Was sind die Besonderheiten des Jugendstrafrechts?

Das Jugendstrafrecht ist ein besonderes Recht für Straftaten von Jugendlichen und Heranwachsenden.

Kinder unter 14 Jahre sind schuldunfähig. Für sie gilt das Strafrecht nie.

Jugendliche (14- bis unter-18-Jährige) sind nach der gesetzlichen Definition strafrechtlich verantwortlich, wenn sie zur Zeit der Tat nach ihrer sittlichen und geistigen Entwicklung reif genug waren, das Unrecht ihrer Tat einzusehen und nach dieser Einsicht zu handeln.

Heranwachsende (18- bis unter-21-Jährige) sind ohne Einschränkungen strafmündig. Für sie gilt grundsätzlich das normale Strafrecht, das auch bei Erwachsenen zur Anwendung kommt.
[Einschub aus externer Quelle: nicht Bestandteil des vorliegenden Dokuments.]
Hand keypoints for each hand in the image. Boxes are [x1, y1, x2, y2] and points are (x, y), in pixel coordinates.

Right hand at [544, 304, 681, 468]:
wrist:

Bei ihnen kann aber statt dem allgemeinen Strafrecht das Jugendstrafrecht anwendbar sein, wenn eine Reifeverzögerung vorliegt. Eine solche Reifeverzögerung wird angenommen, wenn der Heranwachsende zur Zeit der Tat in seiner geistigen und sittlichen Entwicklung noch einem Jugendlichen gleichstand. Auch wenn ein Heranwachsender eine „typische Jugendverfehlung“ begeht, ist das Jugendstrafrecht anwendbar. Darunter fallen beispielsweise Taten, die auf jugendlichen Leichtsinn, Imponiergehabe, Unüberlegtheit oder soziale Unreife zurückgehen.
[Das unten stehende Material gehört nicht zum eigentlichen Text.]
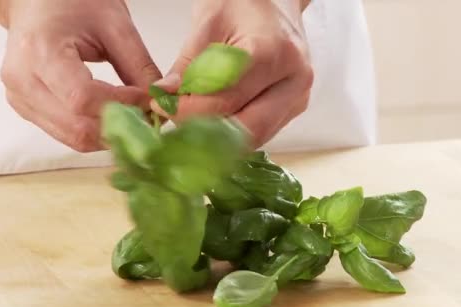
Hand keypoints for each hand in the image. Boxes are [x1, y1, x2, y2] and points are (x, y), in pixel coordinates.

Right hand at [0, 0, 160, 151]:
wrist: (37, 3)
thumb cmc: (72, 4)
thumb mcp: (115, 26)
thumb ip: (139, 66)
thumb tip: (161, 100)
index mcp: (40, 52)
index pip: (83, 99)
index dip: (122, 105)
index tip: (148, 100)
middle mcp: (23, 82)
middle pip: (78, 127)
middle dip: (120, 126)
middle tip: (147, 115)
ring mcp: (21, 99)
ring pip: (74, 138)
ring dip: (110, 134)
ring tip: (134, 116)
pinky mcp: (28, 110)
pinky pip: (67, 134)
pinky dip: (97, 131)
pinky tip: (116, 117)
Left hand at [151, 0, 313, 147]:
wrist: (277, 0)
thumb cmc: (245, 3)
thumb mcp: (208, 24)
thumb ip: (188, 66)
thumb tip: (163, 98)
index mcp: (273, 53)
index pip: (226, 100)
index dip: (188, 110)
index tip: (162, 107)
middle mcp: (293, 81)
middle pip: (246, 129)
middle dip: (205, 133)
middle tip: (174, 123)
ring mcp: (298, 97)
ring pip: (255, 137)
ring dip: (219, 139)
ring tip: (189, 124)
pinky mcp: (294, 108)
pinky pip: (261, 132)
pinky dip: (234, 134)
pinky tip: (211, 123)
Das Jugendgerichtsgesetz enthält keine eigenen Straftatbestände, sondern verweist auf das allgemeine Strafrecht. Wesentliche Unterschiede bestehen im Bereich der Sanktionen. Anders als das allgemeine Strafrecht wird das Jugendstrafrecht stark vom Erziehungsgedanken bestimmt. Die Sanktionen im Jugendstrafrecht werden in drei Kategorien gegliedert: Erziehungsmaßregeln, Zuchtmittel und Jugendstrafe. Während mit Erziehungsmaßregeln ausschließlich erzieherische Ziele verfolgt werden, dienen Zuchtmittel der Ahndung der Tat; sie sollen dem Verurteilten bewusst machen, dass er für das begangene Unrecht einzustehen hat. Die Jugendstrafe ist die einzige Strafe im rechtlichen Sinn.

Unter Erziehungsmaßregeln, die die mildeste Sanktionsform darstellen, werden Weisungen (z.B. Heimunterbringung, Arbeitsleistungen, Aufsicht durch einen Betreuungshelfer, Annahme einer Ausbildungs- oder Arbeitsstelle) und Hilfen zur Erziehung (z.B. betreute Wohnformen) verstanden. Zuchtmittel sind Verwarnungen, Auflagen (z.B. Schadenswiedergutmachung, Arbeitsleistungen) und Jugendarrest. Jugendarrest kann als Freizeitarrest (eine oder zwei wöchentliche Freizeiten), Kurzarrest (zusammenhängender Vollzug anstelle des Freizeitarrests) oder Dauerarrest (eine bis vier Wochen) verhängt werden. Kommt der Verurteilte einer Weisung oder einer Auflage nicht nach, kann Jugendarrest verhängt werden. Eine Jugendstrafe als schärfstes Sanktionsmittel ist ein Freiheitsentzug, der von sechs Monaten bis zu 15 Jahren reicht.

Die Erziehungsberechtigten haben eine besondere Stellung im Jugendstrafverfahren. Sie haben das Recht, wie der Angeklagte gehört zu werden und Fragen zu stellen.

Eine weitere Besonderheit gegenüber dem allgemeinen Strafrecht ist die Mitwirkung der Jugendgerichtshilfe, deren Aufgabe von den Jugendämtern übernommen wird. Die Jugendgerichtshilfe wird über die Einleitung und den Ausgang von Jugendstrafverfahren unterrichtet. Sie hat die Aufgabe, den Jugendlichen oder Heranwachsenden während des Verfahrens zu begleiten und auf erzieherisch sinnvolle Maßnahmen hinzuwirken. Im Vorfeld der Verhandlung führt der Vertreter der Jugendgerichtshilfe persönliche Gespräche mit dem Angeklagten. Er sammelt Erkenntnisse über den Werdegang und die gegenwärtige Lebenssituation des Angeklagten und berichtet in der Hauptverhandlung darüber. Anders als der Strafverteidiger hat er kein Zeugnisverweigerungsrecht. Daher sollte im Vorfeld möglicher Gespräche mit dem Vertreter der Jugendgerichtshilfe das Vorgehen mit dem Verteidiger besprochen werden.